> _Passage for review_
|---|

[QUESTION] How to use Autodifferentiation for soft-body parameters #346

rrzhang139 · 2024-11-06T17:13:42Z

Hello, thank you for building this first of all.

I have a question about differentiating the parameters in Warp. If I wanted to differentiate soft body parameters like k_mu or k_lambda in soft_grid, how would that generally work? Would I initialize some tensors and pass them into kernels to get that working? Do you have any code samples that does this for soft body simulation? Thanks!

amabilee · 2024-11-06T19:19:36Z

Hey there !

To differentiate soft body parameters like k_mu or k_lambda in Warp, you indeed need to initialize tensors and pass them into kernels. Warp supports automatic differentiation, which allows you to compute gradients of these parameters.

Here is the doc about it:
https://nvidia.github.io/warp/modules/differentiability.html

shi-eric · 2024-11-07T16:53:33Z

I'm not an expert on the warp.sim things, but I'll attempt an answer. You would generally need to do two things:

When calling the finalize() method of the ModelBuilder class, you need to use requires_grad=True to ensure that gradients are calculated for the Model object arrays.

|---|

> _Input data_
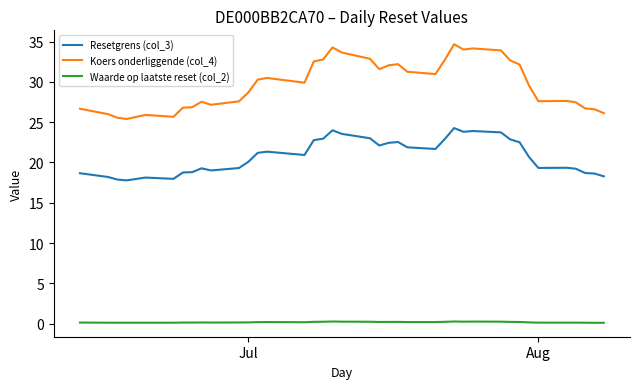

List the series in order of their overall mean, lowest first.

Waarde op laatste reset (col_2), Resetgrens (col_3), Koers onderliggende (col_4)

|---|

> _Exercise set_
1. Please rewrite the paragraph beginning "To differentiate soft body parameters like k_mu" from the Warp autodifferentiation thread above in a single shorter sentence, keeping its main facts.
2. Write the next part of the Warp autodifferentiation thread, picking up after its final sentence.

> _Results_
1. In Warp, you differentiate soft body parameters like k_mu or k_lambda by initializing tensors and passing them into kernels, and Warp's automatic differentiation then computes their gradients.

2.
After recording the forward pass onto a wp.Tape() and calling the backward() method with the appropriate loss input, you would then get the gradients of the Model.tet_materials array. The details of this array are here: https://nvidia.github.io/warp/modules/sim.html#warp.sim.Model.tet_materials

rrzhang139 · 2024-11-10T23:12:21Z

Thank you!

rrzhang139 · 2024-11-10T23:59:29Z

Sorry, I tried implementing your method of computing gradients on Model.tet_materials array but it does not seem to be updating. Here is my optimization step:

        tape = wp.Tape()
        
        with tape:
            print(f"\nStart of simulation:")
            print(f"target k_mu: {self.target_model.tet_materials.numpy()[0][0]}")
            print(f"k_mu: {self.model.tet_materials.numpy()[0][0]}")
            
            for _ in range(self.num_frames):
                self.step()
            
            print(f"End of simulation:")
            print(f"k_mu: {self.model.tet_materials.numpy()[0][0]}")
            print(f"k_mu gradients: {self.model.tet_materials.grad.numpy()[0][0]}")
            loss = self.compute_loss()
        
        tape.backward(loss)
        tape.zero()

The gradients are 0.0, and I compute loss by calculating the MSE between self.state_0.particle_q and self.target_state_0.particle_q.

Here is my entire script in case you'd like to reproduce it. Thank you so much for your help!

import math
import os
import numpy as np
import torch
import warp as wp
import warp.sim
# from pxr import Usd, UsdGeom

from renderutils import SoftRenderer
from utils.logging import write_imglist_to_dir, write_imglist_to_gif

@wp.kernel
def compute_mse_loss(
    current_pos: wp.array(dtype=wp.vec3),
    target_pos: wp.array(dtype=wp.vec3), 
    loss: wp.array(dtype=float),
):
    # Get thread index
    idx = wp.tid()
    
    # Compute difference for this position
    diff = current_pos[idx] - target_pos[idx]
    squared_dist = wp.dot(diff, diff)
    
    # Atomically add to total loss
    wp.atomic_add(loss, 0, squared_dist)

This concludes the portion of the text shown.